The Creative Process

Directions

Photo by Wojtek Piekutoszczak from FreeImages

I’m constantly fascinated by the creative process, at least in so far as it applies to my writing.

I constantly read articles about how to write stories or even novels. The secret, apparently is to plan everything out, usually based on some scheme or template. You have to develop your characters, maybe give them a backstory, a history. Then there must be a problem, an issue, or a difficulty, otherwise there is no story of course.

Only when all this structure is in place can the poor author actually write the story. Avoiding adverbs of course. This works for some people, and there are programs out there to help you if you write in this manner.
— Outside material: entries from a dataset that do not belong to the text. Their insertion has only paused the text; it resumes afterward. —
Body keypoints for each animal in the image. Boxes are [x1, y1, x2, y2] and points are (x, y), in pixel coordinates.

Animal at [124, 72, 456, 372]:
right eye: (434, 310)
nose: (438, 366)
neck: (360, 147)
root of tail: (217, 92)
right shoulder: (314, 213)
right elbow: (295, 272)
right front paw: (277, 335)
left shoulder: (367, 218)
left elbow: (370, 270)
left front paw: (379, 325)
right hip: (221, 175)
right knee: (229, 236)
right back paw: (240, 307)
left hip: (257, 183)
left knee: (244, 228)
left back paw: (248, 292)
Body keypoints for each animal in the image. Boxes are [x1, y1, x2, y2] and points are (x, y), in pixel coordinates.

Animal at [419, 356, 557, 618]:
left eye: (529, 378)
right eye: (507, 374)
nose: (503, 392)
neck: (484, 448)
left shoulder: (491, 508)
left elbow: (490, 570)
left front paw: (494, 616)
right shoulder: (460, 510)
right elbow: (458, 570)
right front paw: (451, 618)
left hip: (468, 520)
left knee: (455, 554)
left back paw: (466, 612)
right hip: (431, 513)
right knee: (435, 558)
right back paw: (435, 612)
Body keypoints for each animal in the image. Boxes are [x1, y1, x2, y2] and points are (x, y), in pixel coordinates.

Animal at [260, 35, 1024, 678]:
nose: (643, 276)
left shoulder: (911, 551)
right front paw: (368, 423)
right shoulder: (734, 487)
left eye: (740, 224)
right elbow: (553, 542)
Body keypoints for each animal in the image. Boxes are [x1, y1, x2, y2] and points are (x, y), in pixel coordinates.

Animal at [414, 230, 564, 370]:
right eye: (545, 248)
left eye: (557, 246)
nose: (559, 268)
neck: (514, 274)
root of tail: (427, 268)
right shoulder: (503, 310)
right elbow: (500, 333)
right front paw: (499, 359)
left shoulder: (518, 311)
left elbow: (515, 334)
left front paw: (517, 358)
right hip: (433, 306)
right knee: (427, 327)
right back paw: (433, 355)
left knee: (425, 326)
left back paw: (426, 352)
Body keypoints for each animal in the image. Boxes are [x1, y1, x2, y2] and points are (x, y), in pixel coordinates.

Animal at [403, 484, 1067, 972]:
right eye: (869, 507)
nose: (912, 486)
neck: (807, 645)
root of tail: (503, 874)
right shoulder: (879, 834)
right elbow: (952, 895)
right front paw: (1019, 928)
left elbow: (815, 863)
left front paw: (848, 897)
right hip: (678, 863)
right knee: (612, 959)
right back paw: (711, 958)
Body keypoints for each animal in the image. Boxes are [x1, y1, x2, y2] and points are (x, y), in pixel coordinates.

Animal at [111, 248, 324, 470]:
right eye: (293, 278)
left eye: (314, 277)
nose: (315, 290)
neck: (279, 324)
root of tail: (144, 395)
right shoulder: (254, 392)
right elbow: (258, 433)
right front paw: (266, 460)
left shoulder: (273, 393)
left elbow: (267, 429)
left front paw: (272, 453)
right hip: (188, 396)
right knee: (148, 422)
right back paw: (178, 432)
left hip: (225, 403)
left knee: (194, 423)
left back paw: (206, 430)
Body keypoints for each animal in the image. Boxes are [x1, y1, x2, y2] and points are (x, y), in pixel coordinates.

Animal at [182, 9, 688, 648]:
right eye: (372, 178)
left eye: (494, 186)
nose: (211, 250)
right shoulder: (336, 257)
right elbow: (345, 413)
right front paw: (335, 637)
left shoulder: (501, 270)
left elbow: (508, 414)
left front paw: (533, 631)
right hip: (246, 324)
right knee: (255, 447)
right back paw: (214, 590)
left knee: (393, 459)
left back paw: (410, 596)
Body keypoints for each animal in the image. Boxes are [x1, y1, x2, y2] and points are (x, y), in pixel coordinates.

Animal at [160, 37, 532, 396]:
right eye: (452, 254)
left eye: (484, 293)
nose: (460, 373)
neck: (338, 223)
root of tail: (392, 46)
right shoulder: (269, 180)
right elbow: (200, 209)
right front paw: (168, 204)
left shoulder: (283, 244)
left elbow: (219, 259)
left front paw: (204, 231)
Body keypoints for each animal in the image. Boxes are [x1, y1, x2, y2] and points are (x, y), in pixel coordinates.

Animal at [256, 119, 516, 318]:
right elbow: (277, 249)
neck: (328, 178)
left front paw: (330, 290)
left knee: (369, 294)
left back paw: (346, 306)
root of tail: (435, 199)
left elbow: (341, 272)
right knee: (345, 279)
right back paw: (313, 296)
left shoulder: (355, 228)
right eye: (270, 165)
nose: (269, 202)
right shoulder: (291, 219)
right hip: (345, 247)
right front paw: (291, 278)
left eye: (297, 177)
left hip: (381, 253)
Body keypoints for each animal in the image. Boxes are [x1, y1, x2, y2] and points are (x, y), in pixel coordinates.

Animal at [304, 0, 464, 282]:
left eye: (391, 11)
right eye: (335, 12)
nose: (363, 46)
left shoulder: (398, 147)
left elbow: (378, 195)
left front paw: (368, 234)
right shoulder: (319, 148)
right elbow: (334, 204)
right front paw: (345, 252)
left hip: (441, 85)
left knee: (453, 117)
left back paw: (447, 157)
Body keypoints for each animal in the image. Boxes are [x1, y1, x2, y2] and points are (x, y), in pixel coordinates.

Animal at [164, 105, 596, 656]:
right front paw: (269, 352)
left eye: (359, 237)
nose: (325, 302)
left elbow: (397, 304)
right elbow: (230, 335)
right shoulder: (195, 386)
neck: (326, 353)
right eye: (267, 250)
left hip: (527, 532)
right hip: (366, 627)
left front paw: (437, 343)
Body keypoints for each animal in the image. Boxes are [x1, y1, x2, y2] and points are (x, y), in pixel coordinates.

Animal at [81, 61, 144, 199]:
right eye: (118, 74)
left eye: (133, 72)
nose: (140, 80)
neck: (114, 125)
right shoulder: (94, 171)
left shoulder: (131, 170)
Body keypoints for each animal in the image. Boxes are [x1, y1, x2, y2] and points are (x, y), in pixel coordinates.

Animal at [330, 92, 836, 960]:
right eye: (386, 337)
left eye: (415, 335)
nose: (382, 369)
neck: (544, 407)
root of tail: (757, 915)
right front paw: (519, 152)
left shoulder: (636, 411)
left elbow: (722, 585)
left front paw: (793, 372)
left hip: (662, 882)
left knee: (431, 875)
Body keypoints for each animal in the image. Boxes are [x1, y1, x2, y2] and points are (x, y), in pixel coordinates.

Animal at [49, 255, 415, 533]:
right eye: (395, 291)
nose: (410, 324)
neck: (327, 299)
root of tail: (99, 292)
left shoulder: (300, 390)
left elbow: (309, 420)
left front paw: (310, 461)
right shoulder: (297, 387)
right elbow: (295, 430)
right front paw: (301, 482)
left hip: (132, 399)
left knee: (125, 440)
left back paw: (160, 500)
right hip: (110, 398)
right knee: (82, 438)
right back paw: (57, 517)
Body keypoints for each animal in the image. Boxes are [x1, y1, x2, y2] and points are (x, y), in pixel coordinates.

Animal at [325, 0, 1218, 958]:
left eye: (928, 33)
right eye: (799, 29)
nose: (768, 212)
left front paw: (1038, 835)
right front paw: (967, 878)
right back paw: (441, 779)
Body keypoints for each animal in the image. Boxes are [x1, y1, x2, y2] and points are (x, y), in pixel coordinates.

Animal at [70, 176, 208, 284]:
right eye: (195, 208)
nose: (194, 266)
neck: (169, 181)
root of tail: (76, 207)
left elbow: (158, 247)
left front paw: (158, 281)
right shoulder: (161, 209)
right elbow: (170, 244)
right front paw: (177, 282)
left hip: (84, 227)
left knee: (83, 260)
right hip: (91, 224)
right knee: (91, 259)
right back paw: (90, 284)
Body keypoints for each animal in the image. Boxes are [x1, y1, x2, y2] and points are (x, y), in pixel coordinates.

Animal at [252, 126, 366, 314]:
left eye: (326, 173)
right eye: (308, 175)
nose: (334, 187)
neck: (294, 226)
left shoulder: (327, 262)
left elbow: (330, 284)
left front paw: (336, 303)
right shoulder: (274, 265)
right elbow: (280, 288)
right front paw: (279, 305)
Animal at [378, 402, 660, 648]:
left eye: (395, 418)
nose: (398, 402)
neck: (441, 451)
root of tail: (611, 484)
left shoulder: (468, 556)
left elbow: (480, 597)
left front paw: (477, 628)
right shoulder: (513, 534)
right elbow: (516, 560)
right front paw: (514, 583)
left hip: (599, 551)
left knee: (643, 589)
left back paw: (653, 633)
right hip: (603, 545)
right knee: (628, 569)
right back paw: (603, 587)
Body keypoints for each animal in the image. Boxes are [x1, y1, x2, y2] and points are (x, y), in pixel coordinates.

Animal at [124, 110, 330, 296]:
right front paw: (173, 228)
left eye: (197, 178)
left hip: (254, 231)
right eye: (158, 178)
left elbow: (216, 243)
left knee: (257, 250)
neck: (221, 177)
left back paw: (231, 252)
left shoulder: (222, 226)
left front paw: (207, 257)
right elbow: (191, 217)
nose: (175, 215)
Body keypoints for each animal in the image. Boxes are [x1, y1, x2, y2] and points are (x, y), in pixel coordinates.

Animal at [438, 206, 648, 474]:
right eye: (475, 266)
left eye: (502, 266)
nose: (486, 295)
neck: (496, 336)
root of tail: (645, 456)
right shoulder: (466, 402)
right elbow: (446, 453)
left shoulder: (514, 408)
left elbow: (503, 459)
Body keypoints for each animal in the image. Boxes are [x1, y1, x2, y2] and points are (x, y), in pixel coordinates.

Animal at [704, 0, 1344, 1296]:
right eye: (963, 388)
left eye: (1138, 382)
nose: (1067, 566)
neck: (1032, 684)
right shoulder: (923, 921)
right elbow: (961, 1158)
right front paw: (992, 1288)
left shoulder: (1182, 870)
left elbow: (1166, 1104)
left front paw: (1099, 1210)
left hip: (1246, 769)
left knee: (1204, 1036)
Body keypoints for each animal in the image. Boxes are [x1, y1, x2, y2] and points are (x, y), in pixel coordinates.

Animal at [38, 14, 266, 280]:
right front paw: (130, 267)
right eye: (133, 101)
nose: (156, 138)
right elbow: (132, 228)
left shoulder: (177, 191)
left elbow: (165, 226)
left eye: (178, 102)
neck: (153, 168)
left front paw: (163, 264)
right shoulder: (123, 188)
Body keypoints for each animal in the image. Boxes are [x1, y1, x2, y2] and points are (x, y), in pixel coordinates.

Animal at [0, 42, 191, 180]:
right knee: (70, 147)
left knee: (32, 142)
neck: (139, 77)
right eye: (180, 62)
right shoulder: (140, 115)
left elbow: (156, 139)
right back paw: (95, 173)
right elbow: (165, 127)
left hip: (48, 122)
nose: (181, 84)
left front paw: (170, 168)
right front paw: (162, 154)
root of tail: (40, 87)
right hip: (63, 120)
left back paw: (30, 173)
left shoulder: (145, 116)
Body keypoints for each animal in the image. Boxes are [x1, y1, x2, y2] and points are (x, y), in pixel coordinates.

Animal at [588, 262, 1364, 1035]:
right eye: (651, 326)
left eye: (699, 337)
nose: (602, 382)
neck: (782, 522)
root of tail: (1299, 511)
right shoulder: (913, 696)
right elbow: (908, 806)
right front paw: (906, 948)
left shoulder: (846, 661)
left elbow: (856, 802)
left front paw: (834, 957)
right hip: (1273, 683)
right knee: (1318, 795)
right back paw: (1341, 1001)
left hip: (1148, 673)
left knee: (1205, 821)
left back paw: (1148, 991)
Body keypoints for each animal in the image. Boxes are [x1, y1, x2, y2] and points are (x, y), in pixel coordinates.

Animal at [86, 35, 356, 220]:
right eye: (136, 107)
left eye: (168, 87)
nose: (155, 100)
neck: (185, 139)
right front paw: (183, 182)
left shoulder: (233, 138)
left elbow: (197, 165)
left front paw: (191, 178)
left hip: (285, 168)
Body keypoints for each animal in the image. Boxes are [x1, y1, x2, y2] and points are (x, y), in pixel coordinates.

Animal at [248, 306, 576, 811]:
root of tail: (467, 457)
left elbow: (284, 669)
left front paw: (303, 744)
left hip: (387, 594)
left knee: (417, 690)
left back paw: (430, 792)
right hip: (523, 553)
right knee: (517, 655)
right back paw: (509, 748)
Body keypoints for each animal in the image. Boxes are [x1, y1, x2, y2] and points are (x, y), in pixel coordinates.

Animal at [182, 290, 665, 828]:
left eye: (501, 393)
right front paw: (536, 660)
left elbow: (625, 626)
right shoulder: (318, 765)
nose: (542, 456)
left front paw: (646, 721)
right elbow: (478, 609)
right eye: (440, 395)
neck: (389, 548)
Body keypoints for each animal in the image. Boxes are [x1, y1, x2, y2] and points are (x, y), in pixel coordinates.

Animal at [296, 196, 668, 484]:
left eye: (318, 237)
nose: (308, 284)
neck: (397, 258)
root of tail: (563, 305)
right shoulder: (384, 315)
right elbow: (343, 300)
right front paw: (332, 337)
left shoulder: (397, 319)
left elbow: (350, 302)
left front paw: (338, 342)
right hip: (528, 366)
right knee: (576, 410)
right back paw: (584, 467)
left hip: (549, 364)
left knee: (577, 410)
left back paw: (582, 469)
There is another way. Draw up a piece of paper or open a word-processing document and write. This is the way that I do it. Oh, I do get an idea in my head, and it does bounce around for a while, attracting characters, plot points, problems and so on, well before I touch a keyboard.

Take the piece that I am writing at the moment. (No, not this post, Johnson!) I’ve already written two stories about a group of people, and I wanted to close out a trilogy. I don’t know why. It just seemed right.

So, there’s a group of characters. They’ve jelled as a group, and are comfortable with each other. I’m comfortable with them, but I can’t just write about their normal lives. No dramatic tension.

So, I just write. I assemble them (it’s the beginning of term), and I have an idea. They’re college age, so boyfriends and girlfriends! They have classmates, and they don’t like one of them, and that character becomes their antagonist. The story is starting to take off.

All the while I am thinking about them when I’m not writing. What if they do this? What if they do that? I guess in a sense that I’m writing the story even when I’m not actually writing the story. I’m considering what they will get up to while I’m wandering the aisles of the supermarket.

Gradually I get an inkling of the main thrust of the story. Obviously, I have my team, I have their antagonist, and maybe their antagonist has a team too. The differences between the two groups escalate, and need to be resolved.

In addition, key scenes occur to me. They may not yet be linked into the story, and not all of them will be in the story in the end, but if I decide that they do belong in the story, the narrative must lead naturally to them.

As regards my current story, I do not have a resolution to the conflict, and only a vague idea of a conclusion, yet, but they will come, inevitably, as I continue to write the story.

The planning approach. It’s not for me, but it may work for you. I’ve tried it and I got nowhere. It may help some people to get their thoughts in order, to steadily work through the plot from introduction to conclusion, but that changes it, for me, from being enjoyable to being, well, tedious. Work, in the negative sense.

But… I can’t emphasise this enough, planning everything out works well for some people. So try it.

But even if you think that you would do best with a well honed plan, I believe that you should try to write a story without a plan. It may be that the method that works for you lies somewhere between the two extremes, and only by experimenting will you work out the way that suits you best.

Rule one of writing is that there are no rules.